Gemi su almaya devam ediyor: Şamil Tayyar, Bülent Arınç’a sataştı
AKP’li Şamil Tayyar, katıldığı televizyon programında Erdoğan ile ilgili gelen soruya “Beni kodese mi tıkayacaksınız” cümlesiyle sona eren bir fıkrayla yanıt veren Bülent Arınç’a yüklendi. Tayyar, “Liderine güvenmiyorsan, konuşunca kodese tıkacağını düşünüyorsan AK Parti’de niye duruyorsun?” diye sordu.
AKP MKYK Üyesi Şamil Tayyar, eski Türkiye Büyük Millet Meclisi Başkanı ve eski Cumhurbaşkanlığı Yüksek İstişare Kurulu Üyesi Bülent Arınç’a Twitter’dan yüklendi.
Bülent Arınç’ın katıldığı televizyon programında AKP’li Cumhurbaşkanı Recep Tayyip Erdoğan ile ilgili soruya manidar bir fıkrayla karşılık vermesine tepki gösteren Şamil Tayyar, “Yorumlardan, mesajlardan anlıyorum ki son twitim pek anlaşılmamış. Açalım o vakit. Muhtereme diyorum ki; liderine güvenmiyorsan, konuşunca kodese tıkacağını düşünüyorsan AK Parti’de niye duruyorsun?” ifadesini kullandı.
Yorumlardan, mesajlardan anlıyorum ki son twitim pek anlaşılmamış.
— Şamil Tayyar (@samiltayyar27) October 19, 2021
Açalım o vakit.
muhtereme diyorumki; ‘liderine güvenmiyorsan, konuşunca kodese tıkacağını düşünüyorsan AK Parti’de niye duruyorsun?’ pic.twitter.com/cMri3KCGDh
Tayyar, anlaşılmadığını söylediği tweetinde ise “Bir parti çatısı altındaysanız özgürlüğünüz disiplin kurallarıyla sınırlıdır.
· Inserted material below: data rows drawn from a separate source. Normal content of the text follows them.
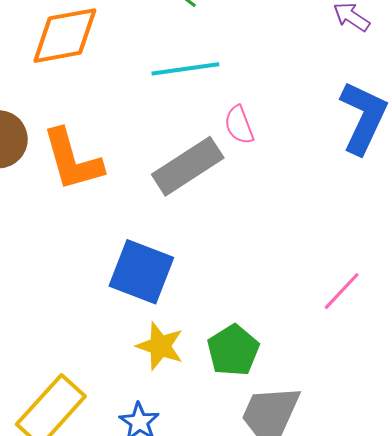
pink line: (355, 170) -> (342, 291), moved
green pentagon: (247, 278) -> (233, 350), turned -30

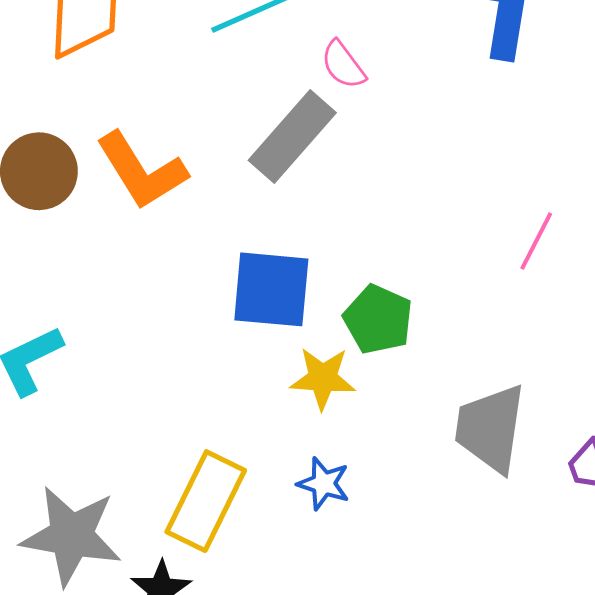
green pentagon: (233, 350) -> (378, 319), moved

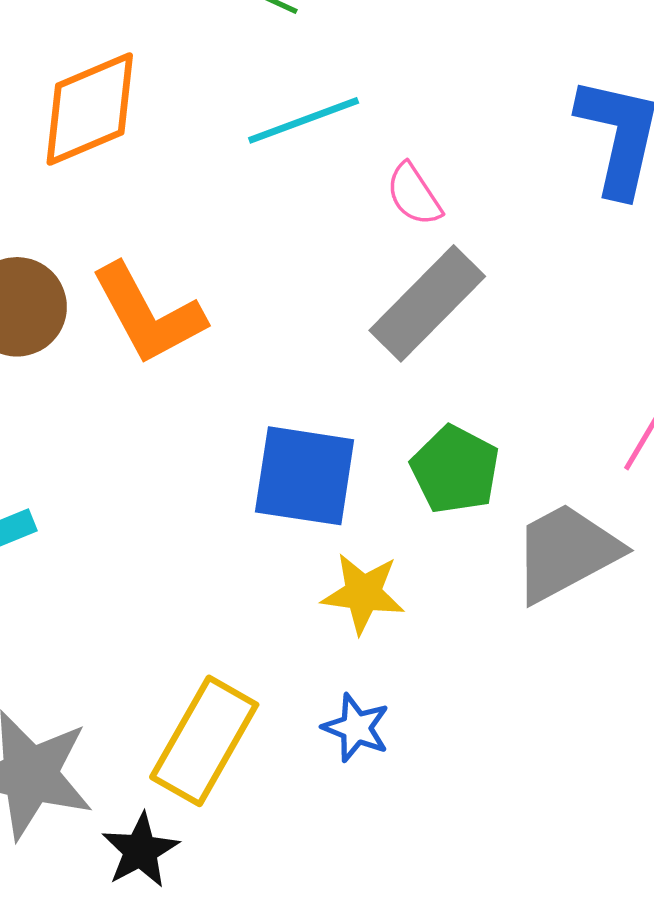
gray rectangle: (292, 137) -> (427, 303), moved
green pentagon: (378, 319) -> (455, 470), moved
gray trapezoid: (490, 428) -> (566, 552), moved, turned 50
Parti disiplini içinde yapıcı eleştiri, meşrudur, demokratiktir. Kimi zaman sınırlar da zorlanabilir. Ama liderinize güvenmiyorsanız, konuşunca kodese tıkacağını düşünüyorsanız, o partide kalmazsanız” demişti.
ARINÇ’IN SÖZLERİ
Bülent Arınç, Erdoğan ile ilişkisine dair konuşmak istemediğini belirterek, “Bence bu büyüklerimizi konuşalım, bu program böyle gitsin, günümüze gelme... Geleyim de beni kodese mi tıkacaksınız demiş adam” dedi. Arınç, şu sözleri sarf etmişti:
“Bence bu büyüklerimizi konuşalım, bu program böyle gitsin, günümüze gelme. Adam Rize’de bir suç işlemiş de İstanbul’a getiriyorlar. Rize misalini vermeyeyim de yanlış anlayanlar çıkabilir. Samsun diyelim isterseniz buna. Rize ve Trabzon’un dışında bir il olsun ki birileri huylanmasın. Anlat bakalım şu olayı diyor, karşısındaki adam. Çıktık diyor, ‘bir fırtına, bir fırtına, bir fırtına… Sonra… E işte bir fırtına…' Gel bakalım İstanbul’a doğru falan… O fırtınayı da atlattık, başka bir limana geldik, bir fırtına daha başladı, şu oldu, bu oldu. Artık İstanbul’a gelemeyince iki saat boyunca, ‘yahu sadede gel'… ‘Geleyim de beni kodese mi tıkacaksınız?' demiş adam… Biz bu büyük insanlarla, güzel insanlarla birlikte bugünkü sohbetimizi bitirelim.”